Seattle Children’s Research Institute is one of the top five pediatric research institutions in the nation, based on funding from the NIH. Our 11-story building in downtown Seattle features state-of-the-art bench research facilities. Since 2003, we’ve grown from 20,000 to 350,000 square feet of research space; future plans include expanding to up to 2 million square feet of research space.
“It’s a great place to do your life’s work,” says Jim Hendricks, PhD, president of the research institute. “It’s the perfect mix of place and opportunity — all the ingredients are there and you want to sit down at the table.”
Between 2003 and 2009, our NIH funding increased from $6 million to $30 million (which includes ARRA awards). Our total extramural funding in 2009 was nearly $58 million. Approximately 70% comes from federal awards and 30% from foundations and other grantors.

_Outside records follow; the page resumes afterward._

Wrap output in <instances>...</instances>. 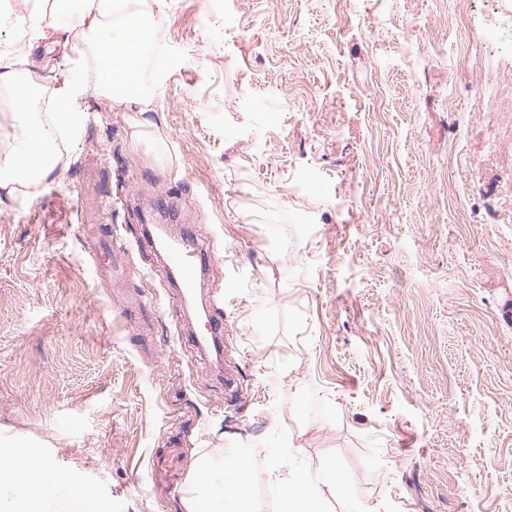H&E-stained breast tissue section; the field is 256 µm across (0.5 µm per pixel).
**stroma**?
<instances>
[{"mask_svg": "<svg viewBox=\"0 0 512 512\" xmlns=\"http://www.w3.org/2000/svg\"><path fill=\"white\" fill-rule=\"evenodd\" d=\"M0 0L37 114L83 86L33 192H0V448L108 512H187L153 449L345 472L316 512H512V0H142L164 60L115 104L76 15ZM127 246L106 281L91 214ZM209 250L179 305L152 227ZM224 316L222 355L191 338ZM233 375L238 394L224 393Z\"/></svg>", "mask_w": 512, "mask_h": 512, "instance_id": "stroma-1", "label": "stroma"}]
</instances>
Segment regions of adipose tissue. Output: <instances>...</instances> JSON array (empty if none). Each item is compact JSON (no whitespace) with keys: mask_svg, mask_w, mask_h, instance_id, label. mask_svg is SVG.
I'll use <instances>...</instances> for the list:
<instances>
[{"mask_svg":"<svg viewBox=\"0 0 512 512\" xmlns=\"http://www.w3.org/2000/svg\"><path fill=\"white\" fill-rule=\"evenodd\" d=\"M79 2L82 25L99 34L94 52L112 63L105 84L106 96L128 106L139 104V68L129 54V25L101 31L100 19L111 12L112 0ZM0 83L11 87L15 106L24 114L13 128L15 150L0 159V190L11 194L18 188L41 183L54 171L58 141L78 124L75 103L81 91L76 87L67 89L58 101L57 112L43 120L30 113L33 77L20 80L15 72L2 71ZM62 480V475L49 471L41 462L0 451V512H41L52 484ZM324 489L344 495L350 492L343 472L330 465L316 476L300 475L281 482L280 512H311V502Z\"/></svg>","mask_w":512,"mask_h":512,"instance_id":"ef3b65f1","label":"adipose tissue"}]
</instances>
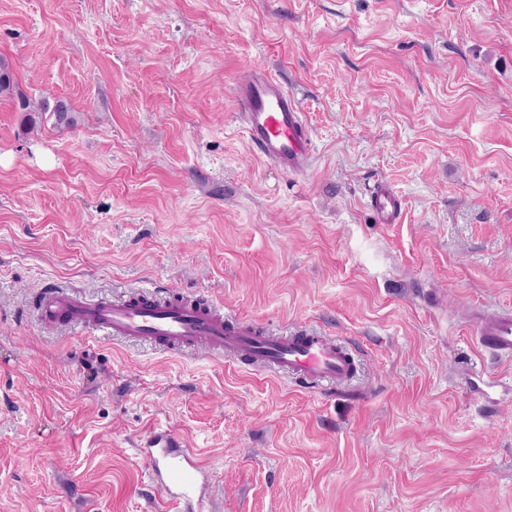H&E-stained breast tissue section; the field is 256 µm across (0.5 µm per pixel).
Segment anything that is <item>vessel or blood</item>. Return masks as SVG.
<instances>
[{
  "label": "vessel or blood",
  "mask_w": 512,
  "mask_h": 512,
  "mask_svg": "<svg viewBox=\"0 0 512 512\" xmlns=\"http://www.w3.org/2000/svg\"><path fill=\"white\" fill-rule=\"evenodd\" d=\"M233 95L254 151L294 176L307 175L312 140L285 85L267 69L256 67L235 83ZM370 203L380 223H399L401 201L388 186L378 185ZM32 307L49 325L143 342L172 354L230 353L247 365L271 368L311 388L345 383L355 370L352 355L333 337L305 329L279 334L229 317L206 299L170 291L144 289L121 298L95 299L54 285L41 289ZM471 325L485 349L495 357L512 359L511 311L477 315ZM138 451L170 512H206L210 488L192 448L172 432L153 431L140 439Z\"/></svg>",
  "instance_id": "obj_1"
}]
</instances>
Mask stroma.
Here are the masks:
<instances>
[{
  "instance_id": "stroma-1",
  "label": "stroma",
  "mask_w": 512,
  "mask_h": 512,
  "mask_svg": "<svg viewBox=\"0 0 512 512\" xmlns=\"http://www.w3.org/2000/svg\"><path fill=\"white\" fill-rule=\"evenodd\" d=\"M0 512H164L137 449L168 430L209 512H512V0H0ZM261 66L305 114L290 175L232 89ZM402 219L378 223L376 182ZM61 283L202 296L357 352L304 390L234 356L47 327ZM22 112H40L38 114L49 113L54 116L58 125L64 124L73 126L75 124L74 113L69 104L62 100L54 101L51 106L49 100H43L36 107L33 103L18 91L17 83L14 79L12 68L7 60L0 58V99H8L16 102ZM479 344L500 359H512V312L480 314L471 320Z\"/></svg>"
}]
</instances>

Half of the growth in our portfolio during the past two years is new dollars, and half is funds that have been added to existing programs — proof that not only are we bringing in great scientists, but our current investigators continue to be very successful.

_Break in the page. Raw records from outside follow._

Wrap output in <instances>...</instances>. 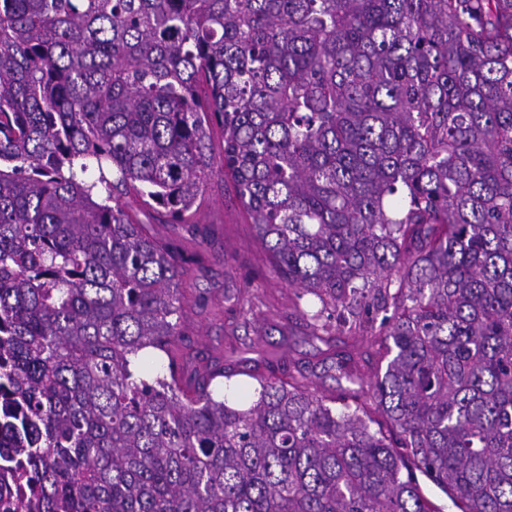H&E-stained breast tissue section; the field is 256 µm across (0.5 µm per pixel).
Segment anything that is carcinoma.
<instances>
[{
    "label": "carcinoma",
    "mask_w": 512,
    "mask_h": 512,
    "mask_svg": "<svg viewBox=\"0 0 512 512\" xmlns=\"http://www.w3.org/2000/svg\"><path fill=\"white\" fill-rule=\"evenodd\" d=\"M224 175L368 386L174 364L187 260L131 202ZM4 430L18 512H434L418 472L512 512V0H0ZM166 364L165 356L161 357L156 352H148L137 359L135 370L140 376L150 378L165 370Z\"/></svg>",
    "instance_id": "cac0c4a2"
}]
</instances>
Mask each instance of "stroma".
I'll use <instances>...</instances> for the list:
<instances>
[{
  "instance_id": "obj_1",
  "label": "stroma",
  "mask_w": 512,
  "mask_h": 512,
  "mask_svg": "<svg viewBox=\"0 0 512 512\" xmlns=\"http://www.w3.org/2000/svg\"><path fill=\"white\" fill-rule=\"evenodd\" d=\"M196 222L207 232L199 244L188 225L154 224V232L177 242L188 251L203 249L202 266L188 267L182 286L190 306L188 319L196 342L212 357L223 359L231 374L224 382V395L240 407H248L259 387L257 378L266 374L272 357L285 367L308 366L310 389L325 395L338 393L335 378L325 368L338 351L363 354L370 342L345 334L334 326L329 343L308 338L300 309H315L313 296L298 297L274 273L269 253L258 242L245 211L232 197L230 180L214 179L200 202ZM249 283L239 299L223 301V289Z\"/></svg>"
}]
</instances>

While many of our 200 principal investigators are engaged in bench research to find cures for childhood diseases, more than half are working to bring those advances to the bedside. That’s why 50% of our portfolio comprises awards for clinical and translational research.
A livable city
Part of Children’s success in attracting and retaining the highest caliber of researchers is the fact that there’s something for everyone in Seattle. The Puget Sound’s beautiful geography, casual lifestyle and thriving arts and entertainment community make it a special place to live or raise a family.
“The social fabric of Seattle and the uniqueness of its various neighborhoods provide a fit for each member of a principal investigator’s team,” says Hendricks. “The community is open and affirming to different lifestyles, so there’s plenty of choice to fit every personality.”

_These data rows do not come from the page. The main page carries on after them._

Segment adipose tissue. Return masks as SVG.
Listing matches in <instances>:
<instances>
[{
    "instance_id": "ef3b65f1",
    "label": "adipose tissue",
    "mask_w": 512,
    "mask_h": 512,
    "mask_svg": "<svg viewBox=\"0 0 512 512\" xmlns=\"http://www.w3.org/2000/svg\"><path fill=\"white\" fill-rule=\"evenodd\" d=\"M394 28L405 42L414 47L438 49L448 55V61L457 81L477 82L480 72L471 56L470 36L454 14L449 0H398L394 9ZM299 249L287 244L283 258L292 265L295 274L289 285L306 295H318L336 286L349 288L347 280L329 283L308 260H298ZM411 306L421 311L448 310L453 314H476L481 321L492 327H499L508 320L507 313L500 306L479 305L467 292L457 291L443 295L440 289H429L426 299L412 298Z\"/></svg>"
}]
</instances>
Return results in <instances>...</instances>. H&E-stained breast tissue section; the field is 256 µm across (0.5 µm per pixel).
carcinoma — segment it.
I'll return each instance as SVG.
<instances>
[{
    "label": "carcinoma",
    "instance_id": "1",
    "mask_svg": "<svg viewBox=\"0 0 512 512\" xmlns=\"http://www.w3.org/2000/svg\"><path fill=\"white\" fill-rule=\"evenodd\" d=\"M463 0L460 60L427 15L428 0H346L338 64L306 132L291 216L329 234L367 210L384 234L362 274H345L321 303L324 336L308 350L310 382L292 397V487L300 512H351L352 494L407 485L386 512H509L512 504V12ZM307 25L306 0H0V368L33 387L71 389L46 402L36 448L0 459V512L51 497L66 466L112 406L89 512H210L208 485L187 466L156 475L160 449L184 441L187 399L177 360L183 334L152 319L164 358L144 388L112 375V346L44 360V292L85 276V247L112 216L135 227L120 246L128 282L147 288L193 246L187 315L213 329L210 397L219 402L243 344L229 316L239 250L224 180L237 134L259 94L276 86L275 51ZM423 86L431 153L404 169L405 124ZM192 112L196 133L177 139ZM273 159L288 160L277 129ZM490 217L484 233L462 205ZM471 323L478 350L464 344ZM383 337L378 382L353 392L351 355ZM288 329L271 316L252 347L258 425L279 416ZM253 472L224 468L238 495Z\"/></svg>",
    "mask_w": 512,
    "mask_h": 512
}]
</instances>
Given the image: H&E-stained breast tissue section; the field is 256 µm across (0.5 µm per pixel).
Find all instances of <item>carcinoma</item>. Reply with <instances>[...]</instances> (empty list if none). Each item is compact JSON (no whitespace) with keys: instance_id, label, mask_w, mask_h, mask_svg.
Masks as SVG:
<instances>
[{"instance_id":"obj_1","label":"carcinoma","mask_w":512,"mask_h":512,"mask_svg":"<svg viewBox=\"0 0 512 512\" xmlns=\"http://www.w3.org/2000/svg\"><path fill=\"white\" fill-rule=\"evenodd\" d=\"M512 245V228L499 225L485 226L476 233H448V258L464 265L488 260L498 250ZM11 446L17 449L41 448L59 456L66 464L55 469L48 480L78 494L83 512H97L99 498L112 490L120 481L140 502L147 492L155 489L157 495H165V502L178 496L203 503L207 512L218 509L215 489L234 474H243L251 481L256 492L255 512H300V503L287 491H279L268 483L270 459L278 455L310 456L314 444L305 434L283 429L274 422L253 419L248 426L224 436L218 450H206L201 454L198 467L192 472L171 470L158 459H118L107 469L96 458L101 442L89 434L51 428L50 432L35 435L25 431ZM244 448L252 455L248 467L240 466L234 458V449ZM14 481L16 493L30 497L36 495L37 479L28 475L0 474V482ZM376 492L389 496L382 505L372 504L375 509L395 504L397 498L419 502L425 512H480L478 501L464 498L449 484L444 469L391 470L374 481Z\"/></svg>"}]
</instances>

“Seattle is a perfect place to get inspired. That’s why I think there are so many great researchers here,” says Jan “Nino” Ramirez, PhD, director of the institute’s Center for Integrative Brain Research. “If you sit at your desk and try to think of a big idea, it won’t happen. Too many details grab your attention. But if you go hiking on Mt. Rainier and don’t get big ideas, something is wrong!”
Commitment and collaboration
In addition to being located in a thriving city and region, Seattle Children’s Research Institute is part of a financially stable, standalone children’s hospital that is committed to pediatric research for the long term.
“We have great support from Seattle Children’s board of trustees and a commitment to curing kids,” explains Hendricks. “We provide an environment that nurtures researchers — including strong partnerships with the University of Washington and the Fred Hutchinson Cancer Research Center, with many nonprofit biomedical institutes, and with our global health partners such as the Gates Foundation.”
But it is the spirit of collaboration that truly sets the research institute apart from its peers.
“Seattle Children’s is the most collaborative environment I’ve worked in, and it extends well beyond my group,” says John Welsh, PhD, who joined the research institute in 2009 as a principal investigator in the Center for Integrative Brain Research. “People throughout the research institute are always willing to help.”
“It’s the people here who make the difference,” says longtime infectious diseases investigator Dr. Arnie Smith. “They have a strong commitment to kids, a thirst for scientific knowledge and a willingness to cooperate.”